The COVID-19 and Cancer Services Report to end October was released this week. The report found:

  • The dip in cancer registrations seen during August 2021 has resolved.
  • There was some nationwide disruption to bronchoscopy procedures which Te Aho o Te Kahu is currently looking into.
  • Publicly funded cancer treatment – including surgery, chemotherapy, and radiation therapy – continued across the Auckland region from August to October 2021.
  • The disruption to gastrointestinal endoscopy procedures identified in previous reports for the Auckland region has resolved.
  • For the year to date, attendances for radiation oncology first specialist appointments have increased. Radiation therapy volumes in the Auckland region follow a similar pattern to that seen across New Zealand, with an overall decrease in volumes, likely due to the use of hypofractionation where cancers are treated over a shorter time period.  For Māori, there appears to be a greater decrease in radiation therapy volumes between October 2021 and October 2018/19. Te Aho o Te Kahu is actively investigating this.
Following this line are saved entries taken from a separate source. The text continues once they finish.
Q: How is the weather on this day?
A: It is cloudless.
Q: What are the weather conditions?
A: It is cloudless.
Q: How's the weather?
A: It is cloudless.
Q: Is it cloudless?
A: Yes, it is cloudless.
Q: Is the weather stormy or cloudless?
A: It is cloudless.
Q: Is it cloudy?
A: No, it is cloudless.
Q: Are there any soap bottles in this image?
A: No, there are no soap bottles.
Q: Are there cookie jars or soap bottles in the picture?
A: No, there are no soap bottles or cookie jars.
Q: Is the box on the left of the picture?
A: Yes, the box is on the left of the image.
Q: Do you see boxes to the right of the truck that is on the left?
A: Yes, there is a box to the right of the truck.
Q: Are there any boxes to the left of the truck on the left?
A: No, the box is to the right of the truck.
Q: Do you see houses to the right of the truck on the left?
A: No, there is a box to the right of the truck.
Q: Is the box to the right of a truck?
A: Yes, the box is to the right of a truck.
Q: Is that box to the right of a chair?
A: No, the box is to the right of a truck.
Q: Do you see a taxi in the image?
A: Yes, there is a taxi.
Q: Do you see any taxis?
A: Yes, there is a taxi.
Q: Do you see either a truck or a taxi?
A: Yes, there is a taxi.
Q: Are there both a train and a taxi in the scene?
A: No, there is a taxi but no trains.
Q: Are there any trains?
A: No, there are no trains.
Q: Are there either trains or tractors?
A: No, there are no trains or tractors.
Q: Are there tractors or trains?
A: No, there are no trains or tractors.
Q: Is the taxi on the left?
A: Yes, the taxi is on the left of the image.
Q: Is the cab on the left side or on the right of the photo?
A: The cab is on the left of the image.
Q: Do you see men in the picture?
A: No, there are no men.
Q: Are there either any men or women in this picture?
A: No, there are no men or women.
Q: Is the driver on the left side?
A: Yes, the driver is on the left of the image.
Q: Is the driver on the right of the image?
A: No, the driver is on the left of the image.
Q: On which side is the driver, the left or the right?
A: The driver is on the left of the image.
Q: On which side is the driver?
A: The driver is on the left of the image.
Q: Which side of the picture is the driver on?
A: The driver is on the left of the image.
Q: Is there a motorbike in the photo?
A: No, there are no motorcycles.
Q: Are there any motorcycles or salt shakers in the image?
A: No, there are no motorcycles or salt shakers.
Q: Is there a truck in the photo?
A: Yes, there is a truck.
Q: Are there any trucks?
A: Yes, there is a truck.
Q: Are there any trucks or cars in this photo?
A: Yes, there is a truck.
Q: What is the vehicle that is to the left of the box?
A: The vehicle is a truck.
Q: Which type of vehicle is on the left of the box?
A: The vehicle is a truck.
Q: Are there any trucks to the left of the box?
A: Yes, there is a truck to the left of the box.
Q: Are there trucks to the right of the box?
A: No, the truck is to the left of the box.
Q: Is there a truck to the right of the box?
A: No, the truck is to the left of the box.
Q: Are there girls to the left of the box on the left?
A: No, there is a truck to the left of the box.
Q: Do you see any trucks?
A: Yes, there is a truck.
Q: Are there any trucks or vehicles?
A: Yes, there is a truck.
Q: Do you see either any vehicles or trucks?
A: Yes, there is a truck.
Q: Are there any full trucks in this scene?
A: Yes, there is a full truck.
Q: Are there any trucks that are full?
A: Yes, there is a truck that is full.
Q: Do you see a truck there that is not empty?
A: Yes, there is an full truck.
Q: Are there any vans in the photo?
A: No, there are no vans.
While we are pleased to see services have largely continued, we acknowledge whānau with cancer may have been impacted in significant ways by COVID-19, including by changes to the way care has been delivered.

The next report will be released in February 2022.

In brief:

  • Congratulations to the Cancer Nurses College on reaching 25 years of commitment to excellence in cancer and haematology nursing. This milestone is a testament to the value of the organisation in connecting, supporting, and amplifying the voices of cancer and haematology nurses around the motu. Thank you for all that you do for people with cancer.

About Author

Professor Diana Sarfati (MBChB, MPH, PhD, FNZCPHM) is National Director of Cancer Control and Chief Executive of Te Aho o Te Kahu, the Cancer Control Agency in New Zealand. Her role is to provide national leadership for, and oversight of cancer control, to provide policy advice to the Government, and to be accountable for ensuring progress towards the goals and outcomes in the New Zealand Cancer Action Plan. Previously Diana was Head of the Department of Public Health and Director of the Cancer and Chronic Conditions (C3) research group at University of Otago, Wellington. She has led a large body of research relating to disparities in cancer outcomes. This work has resulted in the identification of key patient and health system factors that influence cancer survival. It has been used extensively by health policy makers, clinicians and other researchers to develop policies and practices that aim to reduce inequities in cancer outcomes.